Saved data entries
□ □ □ □ □

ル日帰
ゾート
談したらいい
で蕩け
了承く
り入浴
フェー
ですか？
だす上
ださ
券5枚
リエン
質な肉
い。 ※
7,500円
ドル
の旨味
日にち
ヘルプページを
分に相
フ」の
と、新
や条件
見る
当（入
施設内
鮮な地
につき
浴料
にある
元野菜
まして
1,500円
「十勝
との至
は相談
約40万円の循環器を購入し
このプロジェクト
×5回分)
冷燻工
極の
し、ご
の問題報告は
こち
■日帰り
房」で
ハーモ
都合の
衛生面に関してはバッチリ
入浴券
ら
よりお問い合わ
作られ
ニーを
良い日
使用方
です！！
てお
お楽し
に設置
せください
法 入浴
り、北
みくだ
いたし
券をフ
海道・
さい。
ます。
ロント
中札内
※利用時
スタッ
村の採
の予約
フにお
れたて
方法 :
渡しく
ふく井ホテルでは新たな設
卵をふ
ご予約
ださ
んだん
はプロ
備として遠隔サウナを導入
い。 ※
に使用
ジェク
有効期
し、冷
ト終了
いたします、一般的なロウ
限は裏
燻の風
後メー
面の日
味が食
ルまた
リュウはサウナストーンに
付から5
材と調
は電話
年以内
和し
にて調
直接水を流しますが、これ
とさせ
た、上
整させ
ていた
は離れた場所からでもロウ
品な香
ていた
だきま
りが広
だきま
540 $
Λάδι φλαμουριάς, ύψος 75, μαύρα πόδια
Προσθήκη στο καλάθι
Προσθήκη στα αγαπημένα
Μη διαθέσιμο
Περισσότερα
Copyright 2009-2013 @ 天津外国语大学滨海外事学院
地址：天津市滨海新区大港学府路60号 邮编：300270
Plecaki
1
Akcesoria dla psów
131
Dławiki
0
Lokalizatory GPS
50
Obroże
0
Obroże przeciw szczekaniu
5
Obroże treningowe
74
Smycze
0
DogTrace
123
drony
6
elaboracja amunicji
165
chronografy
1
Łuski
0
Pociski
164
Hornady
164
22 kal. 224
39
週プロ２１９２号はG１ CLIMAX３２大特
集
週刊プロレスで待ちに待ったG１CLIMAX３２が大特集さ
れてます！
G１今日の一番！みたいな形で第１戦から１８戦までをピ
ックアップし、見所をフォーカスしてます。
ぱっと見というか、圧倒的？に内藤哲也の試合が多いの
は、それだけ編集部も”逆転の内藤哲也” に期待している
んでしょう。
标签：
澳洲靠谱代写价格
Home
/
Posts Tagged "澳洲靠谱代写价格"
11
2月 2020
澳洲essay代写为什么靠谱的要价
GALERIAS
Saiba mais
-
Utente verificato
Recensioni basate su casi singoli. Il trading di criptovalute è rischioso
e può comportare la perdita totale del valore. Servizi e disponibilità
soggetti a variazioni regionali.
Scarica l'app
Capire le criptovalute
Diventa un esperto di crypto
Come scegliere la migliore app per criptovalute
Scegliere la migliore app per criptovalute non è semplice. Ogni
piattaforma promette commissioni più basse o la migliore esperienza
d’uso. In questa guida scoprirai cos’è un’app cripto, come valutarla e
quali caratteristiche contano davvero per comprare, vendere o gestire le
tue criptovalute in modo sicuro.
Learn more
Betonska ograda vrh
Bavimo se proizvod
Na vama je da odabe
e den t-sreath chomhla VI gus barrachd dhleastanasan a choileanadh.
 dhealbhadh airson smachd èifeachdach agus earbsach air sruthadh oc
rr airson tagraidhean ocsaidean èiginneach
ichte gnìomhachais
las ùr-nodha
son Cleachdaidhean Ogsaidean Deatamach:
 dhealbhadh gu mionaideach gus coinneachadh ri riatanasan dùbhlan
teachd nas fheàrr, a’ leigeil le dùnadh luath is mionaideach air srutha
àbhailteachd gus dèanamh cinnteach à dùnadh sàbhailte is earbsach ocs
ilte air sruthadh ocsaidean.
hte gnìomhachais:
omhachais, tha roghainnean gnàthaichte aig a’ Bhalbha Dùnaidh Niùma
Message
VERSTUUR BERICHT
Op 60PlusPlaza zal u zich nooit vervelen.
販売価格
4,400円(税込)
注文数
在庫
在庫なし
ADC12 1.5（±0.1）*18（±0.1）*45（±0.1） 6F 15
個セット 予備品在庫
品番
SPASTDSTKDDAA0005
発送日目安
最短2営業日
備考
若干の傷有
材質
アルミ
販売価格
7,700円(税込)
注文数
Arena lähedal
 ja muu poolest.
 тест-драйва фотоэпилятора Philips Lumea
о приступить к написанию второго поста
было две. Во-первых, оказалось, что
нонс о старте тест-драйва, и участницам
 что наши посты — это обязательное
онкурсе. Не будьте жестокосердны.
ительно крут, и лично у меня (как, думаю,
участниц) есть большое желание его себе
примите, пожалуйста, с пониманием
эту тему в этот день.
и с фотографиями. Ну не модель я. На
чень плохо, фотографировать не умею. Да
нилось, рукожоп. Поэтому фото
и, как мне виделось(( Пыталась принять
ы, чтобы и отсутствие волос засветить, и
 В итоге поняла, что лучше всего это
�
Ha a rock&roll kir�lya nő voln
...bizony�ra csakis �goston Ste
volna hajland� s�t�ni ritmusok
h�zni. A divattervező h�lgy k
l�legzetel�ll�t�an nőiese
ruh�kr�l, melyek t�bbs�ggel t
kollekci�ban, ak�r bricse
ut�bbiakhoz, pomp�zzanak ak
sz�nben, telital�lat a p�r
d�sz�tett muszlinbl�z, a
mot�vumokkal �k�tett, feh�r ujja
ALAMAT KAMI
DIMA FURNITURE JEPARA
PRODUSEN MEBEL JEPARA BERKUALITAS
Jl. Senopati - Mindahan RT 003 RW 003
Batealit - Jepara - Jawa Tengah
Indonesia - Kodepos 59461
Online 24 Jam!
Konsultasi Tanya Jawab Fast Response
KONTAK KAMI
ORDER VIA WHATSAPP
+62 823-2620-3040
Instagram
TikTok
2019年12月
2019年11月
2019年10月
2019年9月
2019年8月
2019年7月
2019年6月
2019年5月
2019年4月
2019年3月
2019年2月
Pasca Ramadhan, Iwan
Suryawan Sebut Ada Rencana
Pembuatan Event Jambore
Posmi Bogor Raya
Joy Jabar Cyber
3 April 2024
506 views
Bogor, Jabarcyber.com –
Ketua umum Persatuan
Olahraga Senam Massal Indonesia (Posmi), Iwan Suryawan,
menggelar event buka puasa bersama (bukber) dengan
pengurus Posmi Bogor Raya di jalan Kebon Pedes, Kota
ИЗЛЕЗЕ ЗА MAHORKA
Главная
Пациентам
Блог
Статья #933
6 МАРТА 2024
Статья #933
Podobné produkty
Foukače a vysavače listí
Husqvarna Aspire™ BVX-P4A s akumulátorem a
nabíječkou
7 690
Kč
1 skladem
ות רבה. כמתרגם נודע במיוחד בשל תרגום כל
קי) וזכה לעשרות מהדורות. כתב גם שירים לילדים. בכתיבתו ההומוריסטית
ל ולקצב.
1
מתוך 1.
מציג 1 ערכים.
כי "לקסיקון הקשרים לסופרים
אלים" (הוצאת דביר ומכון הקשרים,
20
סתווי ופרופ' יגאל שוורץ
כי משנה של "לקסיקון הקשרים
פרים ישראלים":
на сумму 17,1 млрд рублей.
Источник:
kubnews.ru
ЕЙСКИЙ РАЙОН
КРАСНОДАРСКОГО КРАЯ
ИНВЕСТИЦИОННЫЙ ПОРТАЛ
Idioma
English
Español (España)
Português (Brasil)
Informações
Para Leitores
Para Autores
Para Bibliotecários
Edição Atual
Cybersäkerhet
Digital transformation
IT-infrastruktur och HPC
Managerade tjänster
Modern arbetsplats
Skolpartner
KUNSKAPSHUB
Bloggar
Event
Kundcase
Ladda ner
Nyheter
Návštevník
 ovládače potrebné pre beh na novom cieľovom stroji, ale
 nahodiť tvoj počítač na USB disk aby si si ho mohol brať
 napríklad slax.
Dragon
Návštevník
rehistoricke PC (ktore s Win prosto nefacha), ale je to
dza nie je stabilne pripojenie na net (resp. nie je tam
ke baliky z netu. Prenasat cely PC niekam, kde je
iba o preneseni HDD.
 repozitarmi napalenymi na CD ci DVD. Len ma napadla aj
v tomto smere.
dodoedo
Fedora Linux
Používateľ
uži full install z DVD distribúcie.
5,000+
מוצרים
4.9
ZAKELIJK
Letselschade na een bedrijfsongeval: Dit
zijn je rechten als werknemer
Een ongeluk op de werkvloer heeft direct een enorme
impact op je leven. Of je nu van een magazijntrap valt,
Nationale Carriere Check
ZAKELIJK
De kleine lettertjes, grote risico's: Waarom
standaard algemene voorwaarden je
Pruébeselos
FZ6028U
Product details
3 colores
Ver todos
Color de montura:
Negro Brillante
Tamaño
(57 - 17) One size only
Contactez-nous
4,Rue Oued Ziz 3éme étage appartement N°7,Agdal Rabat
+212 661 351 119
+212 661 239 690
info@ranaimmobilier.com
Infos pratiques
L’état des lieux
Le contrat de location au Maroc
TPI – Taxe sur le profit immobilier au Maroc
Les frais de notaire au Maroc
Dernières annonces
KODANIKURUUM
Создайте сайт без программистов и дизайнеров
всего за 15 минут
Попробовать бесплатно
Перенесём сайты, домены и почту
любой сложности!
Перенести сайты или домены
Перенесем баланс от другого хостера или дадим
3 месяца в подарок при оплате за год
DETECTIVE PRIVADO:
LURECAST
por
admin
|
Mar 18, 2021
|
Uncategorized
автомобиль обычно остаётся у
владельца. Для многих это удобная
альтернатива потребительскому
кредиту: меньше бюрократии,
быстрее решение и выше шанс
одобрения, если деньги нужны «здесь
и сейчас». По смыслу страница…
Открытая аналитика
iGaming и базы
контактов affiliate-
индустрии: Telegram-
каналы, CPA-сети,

□ □ □ □ □

*REQUIRED WORK*
From the entries above, extract each line containing "домены".

*TASK ANSWER*
Перенесём сайты, домены и почту
Перенести сайты или домены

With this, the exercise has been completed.